All lines in the entries below that hold "nalazi" make up the answer.

Extracted page text data:
________

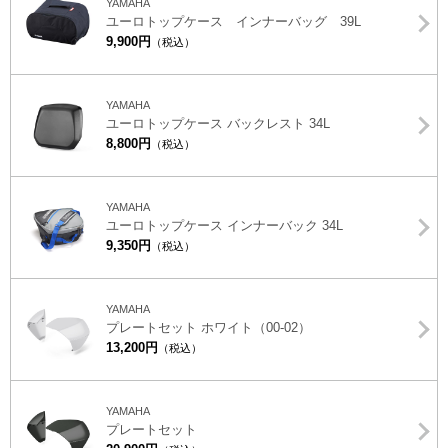
YAMAHA
ユーロトップケース インナーバッグ 39L
9,900円
（税込）
YAMAHA
ユーロトップケース バックレスト 34L
8,800円
（税込）
YAMAHA
ユーロトップケース インナーバック 34L
9,350円
（税込）
YAMAHA
プレートセット ホワイト（00-02）
13,200円
（税込）
YAMAHA
プレートセット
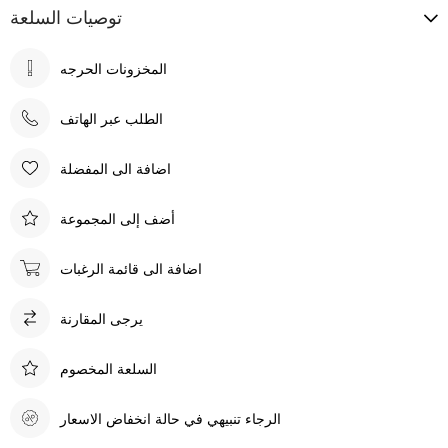
توصيات السلعة
الطلب عبر الهاتف
اضافة الى المفضلة
أضف إلى المجموعة
اضافة الى قائمة الرغبات
يرجى المقارنة
السلعة المخصوم
الرجاء تنبيهي في حالة انخفاض الاسعار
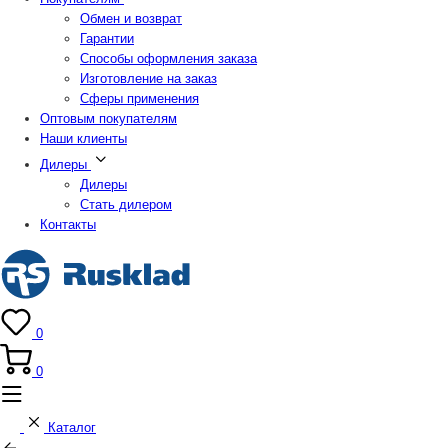
Обмен и возврат
Гарантии
Способы оформления заказа
Изготовление на заказ
Сферы применения
Оптовым покупателям
Наши клиенты
Дилеры
Дилеры
Стать дилером
Контакты
0
0
Каталог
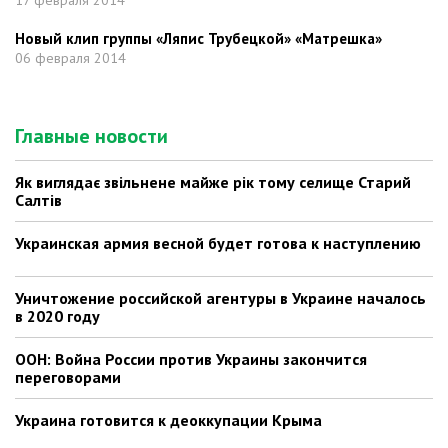
17 февраля 2014
Новый клип группы «Ляпис Трубецкой» «Матрешка»
06 февраля 2014
Главные новости
Як виглядає звільнене майже рік тому селище Старий
Салтів
Украинская армия весной будет готова к наступлению
Уничтожение российской агентуры в Украине началось
в 2020 году
ООН: Война России против Украины закончится
переговорами
Украина готовится к деоккупации Крыма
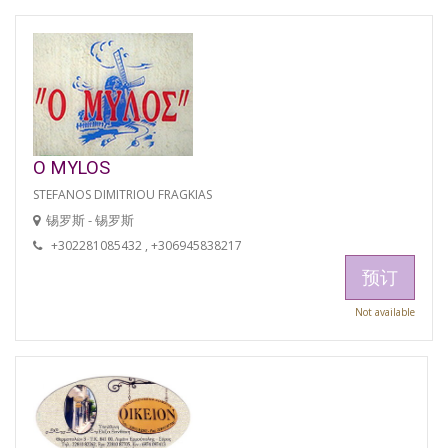
O MYLOS
STEFANOS DIMITRIOU FRAGKIAS
锡罗斯 - 锡罗斯
+302281085432 , +306945838217
预订
Not available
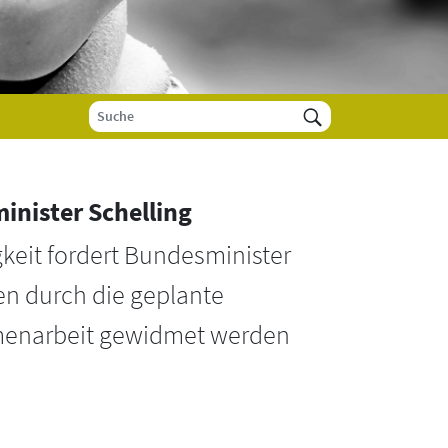
inister Schelling
igkeit fordert Bundesminister
en durch die geplante
mmenarbeit gewidmet werden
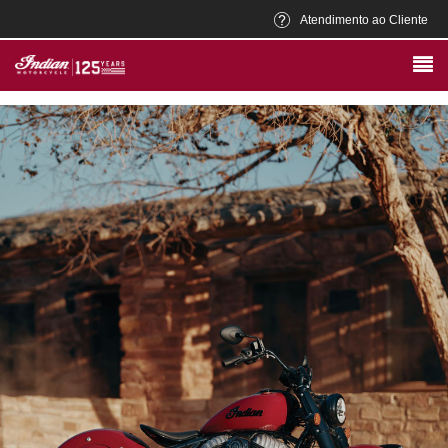
Atendimento ao Cliente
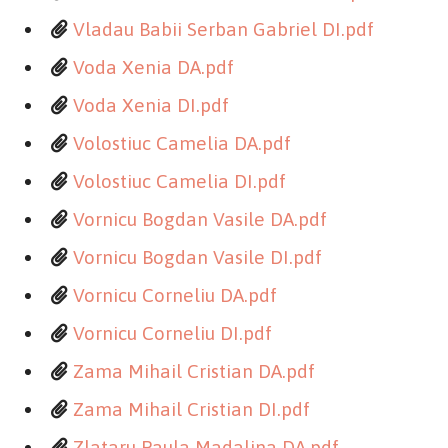
Vladau Babii Serban Gabriel DI.pdf
Voda Xenia DA.pdf
Voda Xenia DI.pdf
Volostiuc Camelia DA.pdf
Volostiuc Camelia DI.pdf
Vornicu Bogdan Vasile DA.pdf
Vornicu Bogdan Vasile DI.pdf
Vornicu Corneliu DA.pdf
Vornicu Corneliu DI.pdf
Zama Mihail Cristian DA.pdf
Zama Mihail Cristian DI.pdf
Zlataru Paula Madalina DA.pdf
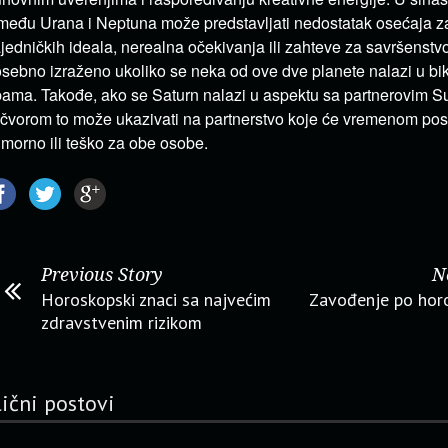
među Urana i Neptuna može predstavljati nedostatak osećaja z
jedničkih ideala, nerealna očekivanja ili zahteve za savršenstv
sebno izraženo ukoliko se neka od ove dve planete nalazi u biku,
bama. Takođe, ako se Saturn nalazi u aspektu sa partnerovim
i čvorom to može ukazivati na partnerstvo koje će vremenom post
morno ili teško za obe osobe.
Previous Story
N
Horoskopski znaci sa najvećim
Zavođenje po hor
zdravstvenim rizikom
lični postovi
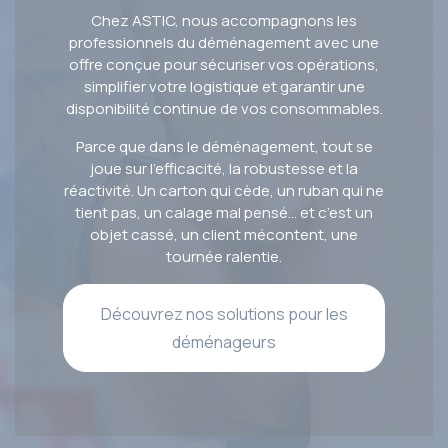
Chez ASTIC, nous accompagnons les
professionnels du déménagement avec une
offre conçue pour sécuriser vos opérations,
simplifier votre logistique et garantir une
disponibilité continue de vos consommables.
Parce que dans le déménagement, tout se
joue sur l’efficacité, la robustesse et la
réactivité. Un carton qui cède, un ruban qui ne
tient pas, un calage mal pensé… et c’est un
objet cassé, un client mécontent, une
tournée ralentie.
Découvrez nos solutions pour les
déménageurs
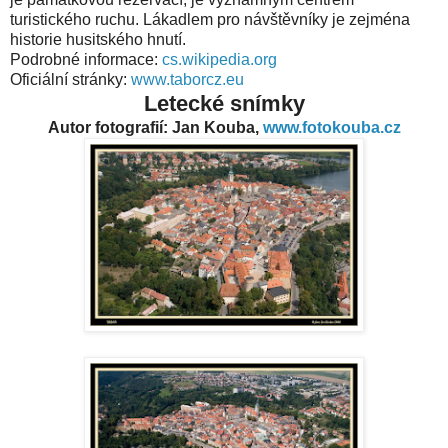
turistického ruchu. Lákadlem pro návštěvníky je zejména
historie husitského hnutí.
Podrobné informace:
cs.wikipedia.org
Oficiální stránky:
www.taborcz.eu
Letecké snímky
Autor fotografií: Jan Kouba,
www.fotokouba.cz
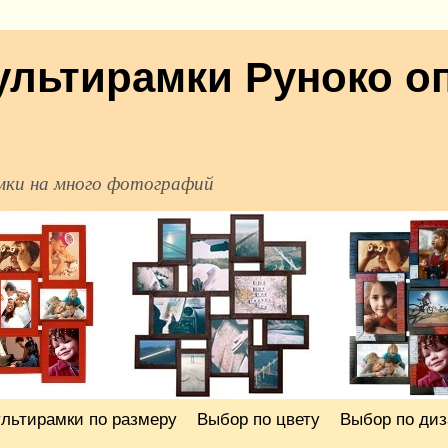
ультирамки Руноко о
мки на много фотографий
льтирамки по размеру
Выбор по цвету
Выбор по диз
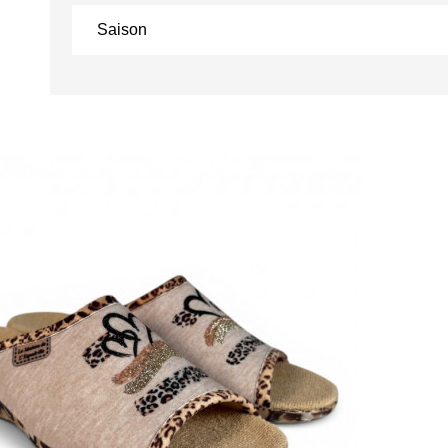
Saison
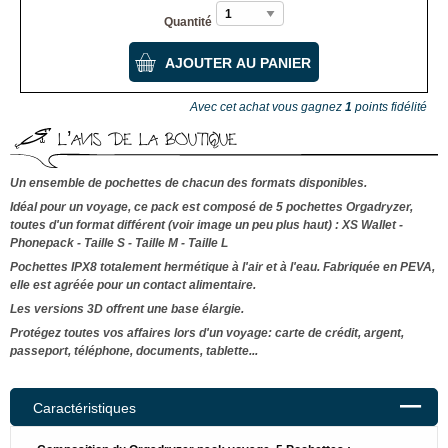
Quantité
Avec cet achat vous gagnez
1
points fidélité
L’AVIS DE LA BOUTIQUE
Un ensemble de pochettes de chacun des formats disponibles.
Idéal pour un voyage, ce pack est composé de 5 pochettes Orgadryzer,
toutes d'un format différent (voir image un peu plus haut) : XS Wallet -
Phonepack - Taille S - Taille M - Taille L
Pochettes IPX8 totalement hermétique à l'air et à l'eau. Fabriquée en PEVA,
elle est agréée pour un contact alimentaire.
Les versions 3D offrent une base élargie.
Protégez toutes vos affaires lors d'un voyage: carte de crédit, argent,
passeport, téléphone, documents, tablette...
Caractéristiques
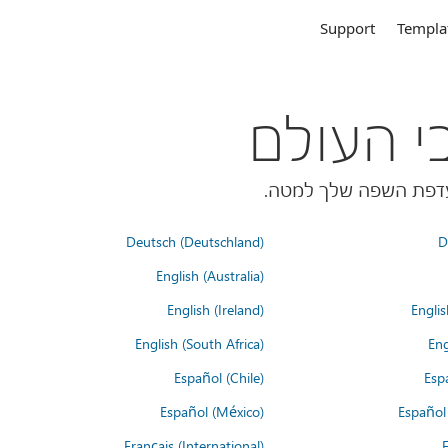
Support
Templa
Deutsch (Deutschland)
D
English (Australia)
English (Ireland)
Englis
English (South Africa)
Eng
Español (Chile)
Esp
Español (México)
Español
Français (International)
F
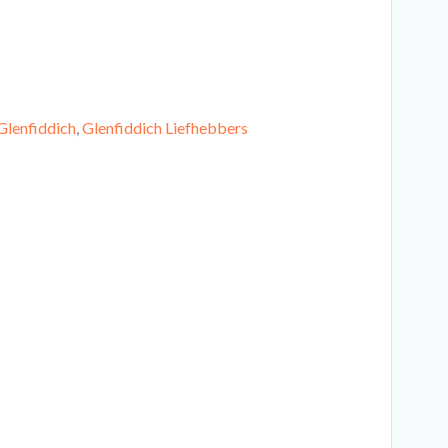
Glenfiddich
,
Glenfiddich Liefhebbers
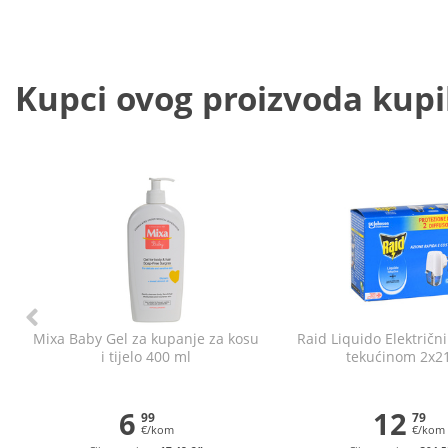
Kupci ovog proizvoda kupili
Mixa Baby Gel za kupanje za kosu
Raid Liquido Električni
i tijelo 400 ml
tekućinom 2x2
6
12
99
79
€/kom
€/kom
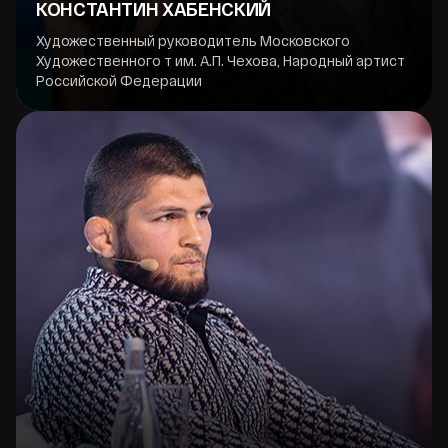
КОНСТАНТИН ХАБЕНСКИЙ
Художественный руководитель Московского
Художественного т им. А.П. Чехова, Народный артист
Российской Федерации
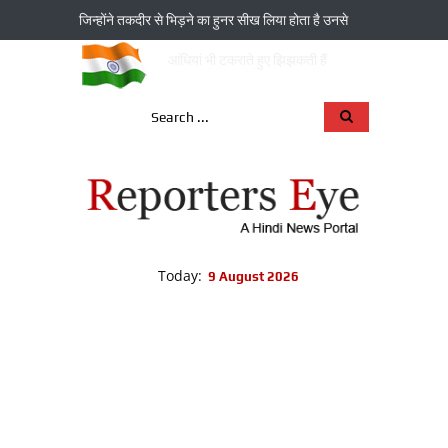
जिन्‍होंने तकदीर से भिड़ने का हुनर सीख लिया होता है उनसे
आंधियां भी टकराते हुए झिझकती हैं
Today:
9 August 2026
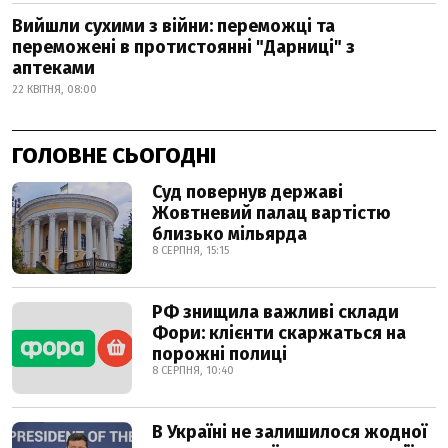
Вийшли сухими з війни: переможці та
переможені в протистоянні "Дарниці" з
аптеками
22 КВІТНЯ, 08:00
ГОЛОВНЕ СЬОГОДНІ
Суд повернув державі
Жовтневий палац вартістю
близько мільярда
8 СЕРПНЯ, 15:15
РФ знищила важливі склади
Фори: клієнти скаржаться на
порожні полиці
8 СЕРПНЯ, 10:40
В Україні не залишилося жодної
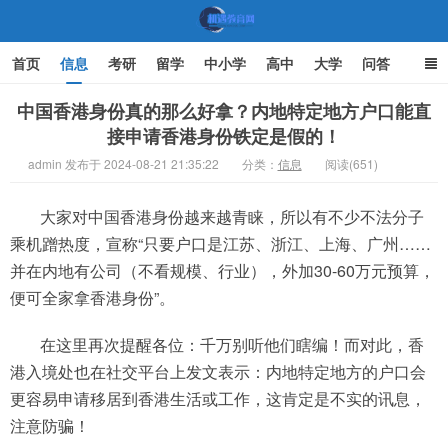
首页
信息
考研
留学
中小学
高中
大学
问答
文化
家庭教育
中国香港身份真的那么好拿？内地特定地方户口能直
接申请香港身份铁定是假的！
机遇教育网
admin 发布于 2024-08-21 21:35:22
分类：
信息
阅读(651)
大家对中国香港身份越来越青睐，所以有不少不法分子
乘机蹭热度，宣称“只要户口是江苏、浙江、上海、广州……
并在内地有公司（不看规模、行业），外加30-60万元预算，
便可全家拿香港身份”。
在这里再次提醒各位：千万别听他们瞎编！而对此，香
港入境处也在社交平台上发文表示：内地特定地方的户口会
更容易申请移居到香港生活或工作，这肯定是不实的讯息，
注意防骗！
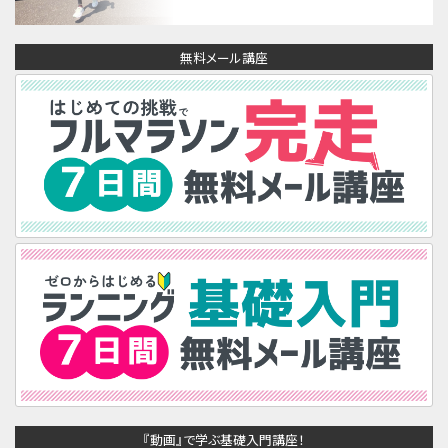
無料メール講座
『動画』で学ぶ基礎入門講座！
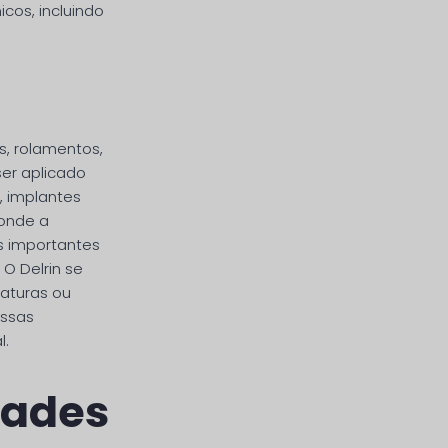
cos, incluindo
s, rolamentos,
ser aplicado
 implantes
 onde a
is importantes
O Delrin se
aturas ou
essas
l.
dades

________

● **TASK OUTPUT**:
sebno izraženo ukoliko se neka od ove dve planete nalazi u biku,
bama. Takođe, ako se Saturn nalazi u aspektu sa partnerovim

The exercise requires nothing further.